Aujourd'hui, le contexte global est radicalement différent.
Pour vous, la situation des Blacks ne s'est pas
améliorée depuis les années 60 ?
Certaines choses ont progressé, d'autres sont bien pires. Le
racisme structurel, la façon dont les institutions perpétuent le
racisme est plus dévastateur qu'à l'époque. Bien sûr, beaucoup de
barrières sont tombées pour de nombreux Noirs et gens de couleur,
mais cela a surtout profité à la bourgeoisie, les progrès n'ont pas
touché l'ensemble de la communauté noire où on trouve plus de
pauvres, plus de détenus, plus de gens avec des problèmes de santé
mentale. C'est ce que j'appelle le racisme structurel.
Les Américains ont inventé la politique des quotas,
la discrimination positive pour aider les minorités et les
femmes. Cela n'a pas marché ?
Si, cela a permis aux Noirs, aux femmes et à d'autres
communautés d'avoir accès à des métiers qui leur étaient interdits,
de pénétrer dans le système éducatif malgré le racisme. Mais ce
n'était qu'un petit pas dans la bonne direction. Et l'extrême
droite attaque cette politique de discrimination positive, beaucoup
de ces programmes ont été démantelés, en particulier ici en
Californie.
Dans le contexte de la mondialisation, de la
désindustrialisation aux Etats-Unis, les Noirs ne peuvent plus
trouver du boulot dans l'acier, l'automobile. C'est pourquoi l'une
des alternatives pour les pauvres qui veulent faire des études,
avoir un travail, une couverture médicale, c'est l'armée. Les deux
institutions centrales dans la politique économique américaine sont
maintenant le militaire et le système carcéral : ceux qui n'ont ni
emploi, ni maison, ni sécurité sociale finissent en prison ou à
l'armée. On a des lois qui interdisent la discrimination,
l'attitude raciste ne peut plus s'exprimer publiquement, mais il
reste le racisme structurel dans la société.

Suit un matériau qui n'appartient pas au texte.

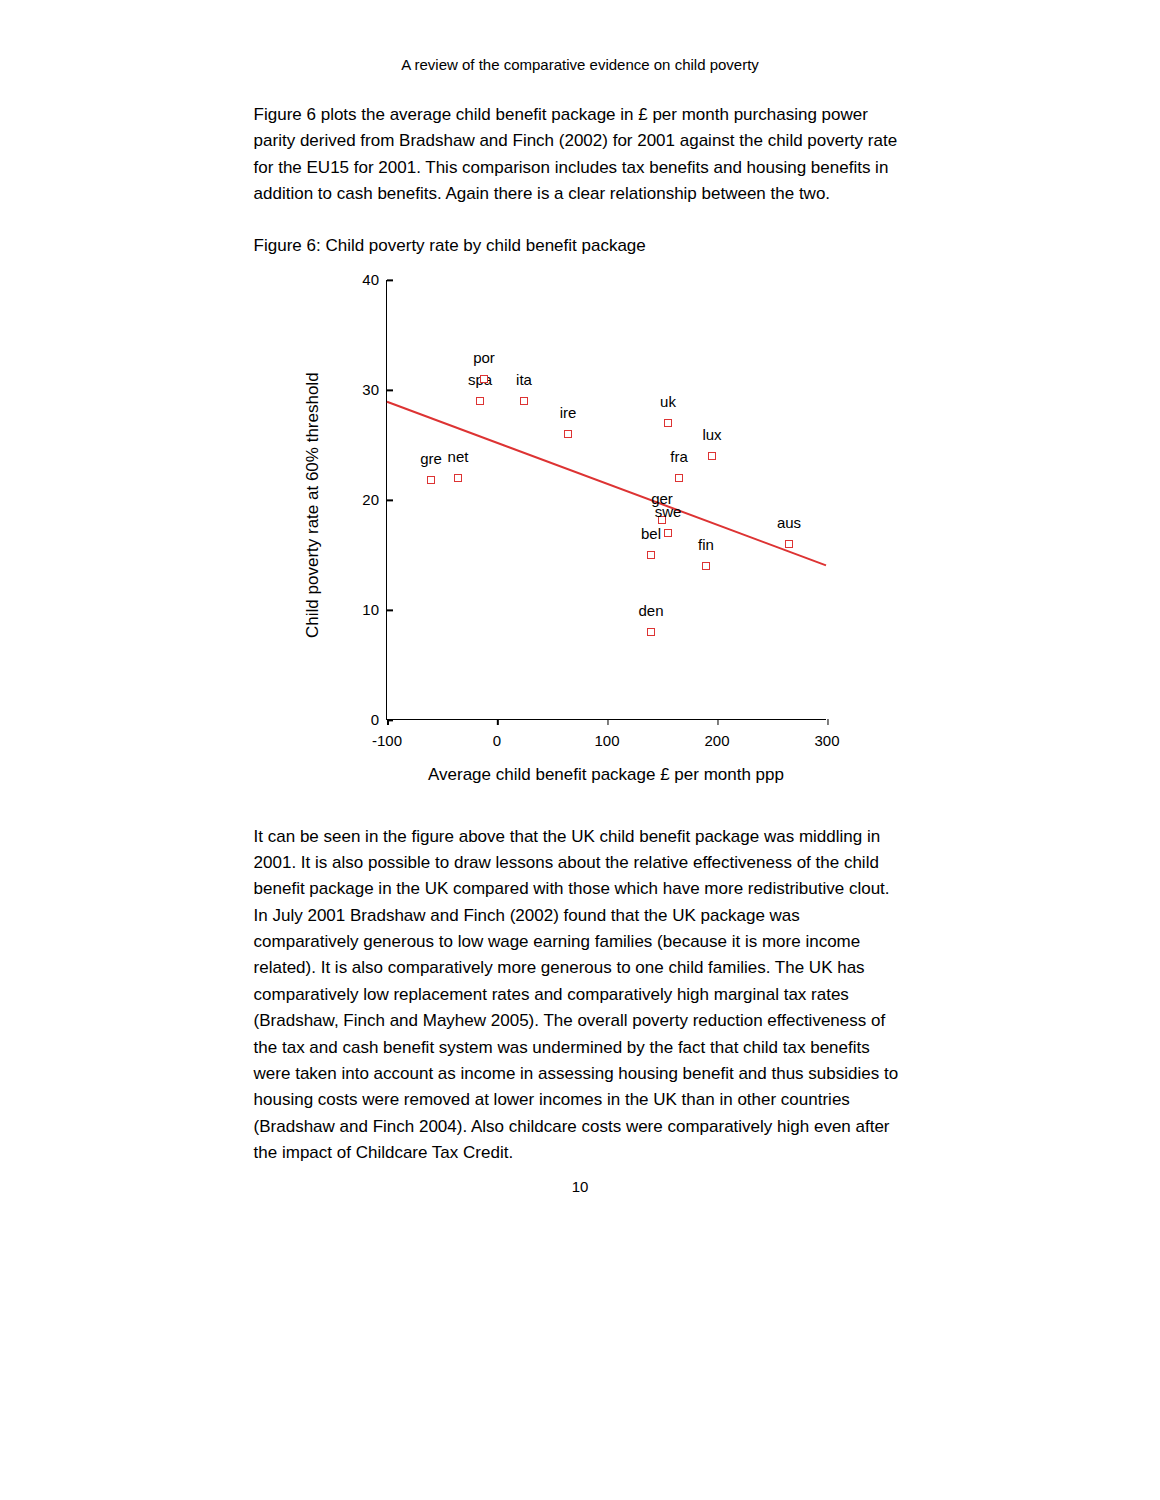A review of the comparative evidence on child poverty
Figure 6 plots the average child benefit package in £ per month purchasing power parity derived from Bradshaw and Finch (2002) for 2001 against the child poverty rate for the EU15 for 2001. This comparison includes tax benefits and housing benefits in addition to cash benefits. Again there is a clear relationship between the two.
Figure 6: Child poverty rate by child benefit package
Child poverty rate at 60% threshold
40
30
20
10
0
-100
0
100
200
300
gre
net
spa
por
ita
ire
den
bel
ger
swe
uk
fra
fin
lux
aus
Average child benefit package £ per month ppp
It can be seen in the figure above that the UK child benefit package was middling in 2001. It is also possible to draw lessons about the relative effectiveness of the child benefit package in the UK compared with those which have more redistributive clout. In July 2001 Bradshaw and Finch (2002) found that the UK package was comparatively generous to low wage earning families (because it is more income related). It is also comparatively more generous to one child families. The UK has comparatively low replacement rates and comparatively high marginal tax rates (Bradshaw, Finch and Mayhew 2005). The overall poverty reduction effectiveness of the tax and cash benefit system was undermined by the fact that child tax benefits were taken into account as income in assessing housing benefit and thus subsidies to housing costs were removed at lower incomes in the UK than in other countries (Bradshaw and Finch 2004). Also childcare costs were comparatively high even after the impact of Childcare Tax Credit.
10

Une femme, une Noire, Condoleeza Rice, est secrétaire
d'Etat et sera, peut-être, candidate à la présidence des
Etats-Unis. Etes-vous contente ?
Je ne pense pas que cela fasse une différence qu'elle soit une
femme ou une Black. Je trouve plus important le fait que sa
politique représente le pire du militarisme, de l'impérialisme et
de la guerre.
Les Latinos, première minorité aux Etats-Unis,
réussissent mieux que les Noirs. Est-ce parce qu'ils ont choisi
de venir en Amérique alors que les Noirs ont été amenés comme
esclaves ?
Les Hispaniques choisissent de venir dans ce pays, mais leur
choix est souvent poussé par l'économie de leur propre pays
exploité par les sociétés américaines. Je pense que le mouvement
des immigrés est le nouveau mouvement des droits civiques, l'un des
plus importants aujourd'hui. Il doit être soutenu par tout le
monde, y compris chez ceux qui, parmi la communauté noire, croient
en la justice et l'égalité. Le mouvement des immigrés et le
mouvement contre la guerre en Irak sont les plus importants.
Le Peace Movement contre la guerre en Irak est très
minoritaire, rien à voir avec les grandes manifestations contre
la guerre au Vietnam...
Le mouvement contre la guerre au Vietnam a commencé aussi par de
très petites manifestations et a grandi. C'est ce qui se passe
contre la guerre en Irak. Il y a une vraie réaction contre la
guerre chez les soldats, qui désertent, refusent d'aller en Irak,
sont traînés devant des cours martiales. C'est similaire.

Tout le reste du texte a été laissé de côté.